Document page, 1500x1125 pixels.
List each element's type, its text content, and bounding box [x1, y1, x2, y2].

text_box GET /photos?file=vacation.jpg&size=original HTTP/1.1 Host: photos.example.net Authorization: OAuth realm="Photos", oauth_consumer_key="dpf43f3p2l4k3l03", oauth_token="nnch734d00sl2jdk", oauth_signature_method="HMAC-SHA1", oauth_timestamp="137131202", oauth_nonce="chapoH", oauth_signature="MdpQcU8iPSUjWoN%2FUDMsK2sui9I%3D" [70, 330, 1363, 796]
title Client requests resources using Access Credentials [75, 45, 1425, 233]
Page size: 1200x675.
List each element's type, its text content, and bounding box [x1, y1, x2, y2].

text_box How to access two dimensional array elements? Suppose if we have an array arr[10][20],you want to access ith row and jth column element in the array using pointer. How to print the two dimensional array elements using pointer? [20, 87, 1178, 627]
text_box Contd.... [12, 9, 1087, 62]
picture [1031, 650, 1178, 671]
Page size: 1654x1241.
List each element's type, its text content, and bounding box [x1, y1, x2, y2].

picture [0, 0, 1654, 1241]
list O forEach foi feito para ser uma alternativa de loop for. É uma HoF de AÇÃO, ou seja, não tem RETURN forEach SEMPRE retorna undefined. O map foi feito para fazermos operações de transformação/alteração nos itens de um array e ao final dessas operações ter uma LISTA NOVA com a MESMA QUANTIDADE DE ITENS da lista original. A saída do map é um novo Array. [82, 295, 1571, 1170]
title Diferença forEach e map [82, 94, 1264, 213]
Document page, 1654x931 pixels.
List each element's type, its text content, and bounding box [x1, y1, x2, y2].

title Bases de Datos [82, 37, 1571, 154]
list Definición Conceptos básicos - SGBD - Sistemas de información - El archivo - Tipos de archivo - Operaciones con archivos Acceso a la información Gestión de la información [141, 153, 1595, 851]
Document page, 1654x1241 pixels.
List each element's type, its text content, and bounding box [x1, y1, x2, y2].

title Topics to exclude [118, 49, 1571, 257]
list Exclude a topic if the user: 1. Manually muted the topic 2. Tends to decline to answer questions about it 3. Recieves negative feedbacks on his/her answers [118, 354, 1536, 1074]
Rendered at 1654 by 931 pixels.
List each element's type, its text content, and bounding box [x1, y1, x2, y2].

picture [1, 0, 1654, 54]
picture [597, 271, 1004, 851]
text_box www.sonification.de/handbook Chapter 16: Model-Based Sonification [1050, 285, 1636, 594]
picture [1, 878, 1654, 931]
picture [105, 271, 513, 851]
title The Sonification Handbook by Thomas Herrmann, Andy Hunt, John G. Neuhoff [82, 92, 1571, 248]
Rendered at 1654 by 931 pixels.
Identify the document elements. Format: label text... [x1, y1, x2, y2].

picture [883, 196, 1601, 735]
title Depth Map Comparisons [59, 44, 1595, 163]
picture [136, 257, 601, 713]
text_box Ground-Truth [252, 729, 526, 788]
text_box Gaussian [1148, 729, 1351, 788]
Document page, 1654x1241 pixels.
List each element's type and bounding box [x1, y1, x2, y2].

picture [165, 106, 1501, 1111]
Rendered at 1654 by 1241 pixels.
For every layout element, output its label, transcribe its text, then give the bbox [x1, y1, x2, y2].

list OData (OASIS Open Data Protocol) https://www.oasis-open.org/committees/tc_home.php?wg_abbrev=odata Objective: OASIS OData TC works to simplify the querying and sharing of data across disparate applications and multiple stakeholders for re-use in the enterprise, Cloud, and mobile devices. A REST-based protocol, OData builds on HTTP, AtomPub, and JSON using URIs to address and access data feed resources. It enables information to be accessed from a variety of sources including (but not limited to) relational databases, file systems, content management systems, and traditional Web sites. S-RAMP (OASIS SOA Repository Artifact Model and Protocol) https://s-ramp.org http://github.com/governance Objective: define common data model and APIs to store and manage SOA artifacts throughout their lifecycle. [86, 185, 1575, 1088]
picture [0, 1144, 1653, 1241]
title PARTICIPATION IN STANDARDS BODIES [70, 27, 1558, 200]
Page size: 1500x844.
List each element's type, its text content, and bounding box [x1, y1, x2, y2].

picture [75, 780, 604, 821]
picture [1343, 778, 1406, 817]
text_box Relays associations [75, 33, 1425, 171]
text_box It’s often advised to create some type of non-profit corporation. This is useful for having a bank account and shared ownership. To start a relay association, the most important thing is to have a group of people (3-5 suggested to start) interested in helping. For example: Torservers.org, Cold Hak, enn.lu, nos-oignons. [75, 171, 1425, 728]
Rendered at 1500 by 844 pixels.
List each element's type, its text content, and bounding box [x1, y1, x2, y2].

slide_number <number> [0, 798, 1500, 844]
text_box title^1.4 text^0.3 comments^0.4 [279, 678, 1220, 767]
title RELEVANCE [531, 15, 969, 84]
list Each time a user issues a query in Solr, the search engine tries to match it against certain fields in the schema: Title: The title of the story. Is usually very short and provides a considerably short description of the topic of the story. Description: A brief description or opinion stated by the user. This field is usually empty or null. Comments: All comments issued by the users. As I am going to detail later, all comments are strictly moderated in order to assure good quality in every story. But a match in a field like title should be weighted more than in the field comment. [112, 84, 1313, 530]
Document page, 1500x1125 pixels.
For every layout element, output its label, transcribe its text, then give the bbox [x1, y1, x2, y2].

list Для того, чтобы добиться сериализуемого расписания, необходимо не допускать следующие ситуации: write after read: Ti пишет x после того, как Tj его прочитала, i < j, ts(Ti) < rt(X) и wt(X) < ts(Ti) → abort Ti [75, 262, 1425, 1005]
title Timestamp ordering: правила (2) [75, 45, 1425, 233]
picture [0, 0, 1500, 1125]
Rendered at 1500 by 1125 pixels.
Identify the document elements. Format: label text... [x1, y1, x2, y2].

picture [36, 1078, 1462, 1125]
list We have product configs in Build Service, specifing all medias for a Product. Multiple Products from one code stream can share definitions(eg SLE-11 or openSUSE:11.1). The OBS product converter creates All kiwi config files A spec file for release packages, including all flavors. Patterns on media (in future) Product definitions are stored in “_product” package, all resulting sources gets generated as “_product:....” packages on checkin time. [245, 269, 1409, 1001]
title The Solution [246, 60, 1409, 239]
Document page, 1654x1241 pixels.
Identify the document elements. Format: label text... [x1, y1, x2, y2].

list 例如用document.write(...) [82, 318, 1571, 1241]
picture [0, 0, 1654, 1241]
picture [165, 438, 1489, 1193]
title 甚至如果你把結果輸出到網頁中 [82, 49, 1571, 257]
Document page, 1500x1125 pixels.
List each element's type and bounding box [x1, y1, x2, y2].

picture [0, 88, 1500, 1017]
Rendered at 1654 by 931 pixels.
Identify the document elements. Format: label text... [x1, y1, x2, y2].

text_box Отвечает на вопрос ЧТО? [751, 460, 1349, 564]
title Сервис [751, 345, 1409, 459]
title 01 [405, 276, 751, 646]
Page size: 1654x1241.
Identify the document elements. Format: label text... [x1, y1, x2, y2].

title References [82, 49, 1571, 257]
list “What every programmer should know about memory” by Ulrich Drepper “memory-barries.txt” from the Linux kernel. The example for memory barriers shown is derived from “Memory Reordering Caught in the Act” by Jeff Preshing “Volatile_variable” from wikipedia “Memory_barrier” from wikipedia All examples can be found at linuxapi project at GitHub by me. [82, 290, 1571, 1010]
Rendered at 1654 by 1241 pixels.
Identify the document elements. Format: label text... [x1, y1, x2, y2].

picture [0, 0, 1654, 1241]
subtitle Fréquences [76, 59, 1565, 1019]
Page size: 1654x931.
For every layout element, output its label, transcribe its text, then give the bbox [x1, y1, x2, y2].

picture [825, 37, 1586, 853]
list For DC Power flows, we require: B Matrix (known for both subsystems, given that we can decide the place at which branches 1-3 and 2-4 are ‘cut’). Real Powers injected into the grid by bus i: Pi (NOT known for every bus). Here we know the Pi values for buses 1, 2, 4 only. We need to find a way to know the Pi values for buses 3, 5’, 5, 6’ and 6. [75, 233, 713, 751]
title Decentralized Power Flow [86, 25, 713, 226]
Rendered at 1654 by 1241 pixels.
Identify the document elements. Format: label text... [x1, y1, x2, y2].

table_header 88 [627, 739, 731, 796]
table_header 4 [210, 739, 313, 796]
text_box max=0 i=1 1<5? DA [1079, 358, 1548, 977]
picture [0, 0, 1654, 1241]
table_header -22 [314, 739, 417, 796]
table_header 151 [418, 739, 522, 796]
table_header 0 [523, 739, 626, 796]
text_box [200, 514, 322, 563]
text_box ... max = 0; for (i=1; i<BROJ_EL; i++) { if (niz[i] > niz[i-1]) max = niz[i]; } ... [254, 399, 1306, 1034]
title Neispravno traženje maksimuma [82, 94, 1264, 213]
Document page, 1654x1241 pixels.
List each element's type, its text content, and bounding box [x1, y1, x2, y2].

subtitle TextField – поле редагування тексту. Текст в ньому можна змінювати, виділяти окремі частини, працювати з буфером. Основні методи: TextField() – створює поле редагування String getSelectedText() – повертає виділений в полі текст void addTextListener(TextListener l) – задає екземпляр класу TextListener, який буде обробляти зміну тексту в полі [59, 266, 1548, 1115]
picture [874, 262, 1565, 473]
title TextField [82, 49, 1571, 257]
****************************************
- **PROBLEM TO WORK ON**: Please rewrite everything from the line containing "Rendered at 1500 by 844 pixels." down to the line containing "title RELEVANCE [531, 15, 969, 84]" in the listing, changing "bounding box" to "enclosing box" and leaving the rest as it is.

- **RESPONSE**:
Rendered at 1500 by 844 pixels.
List each element's type, its text content, and enclosing box [x1, y1, x2, y2].

slide_number <number> [0, 798, 1500, 844]
text_box title^1.4 text^0.3 comments^0.4 [279, 678, 1220, 767]
title RELEVANCE [531, 15, 969, 84]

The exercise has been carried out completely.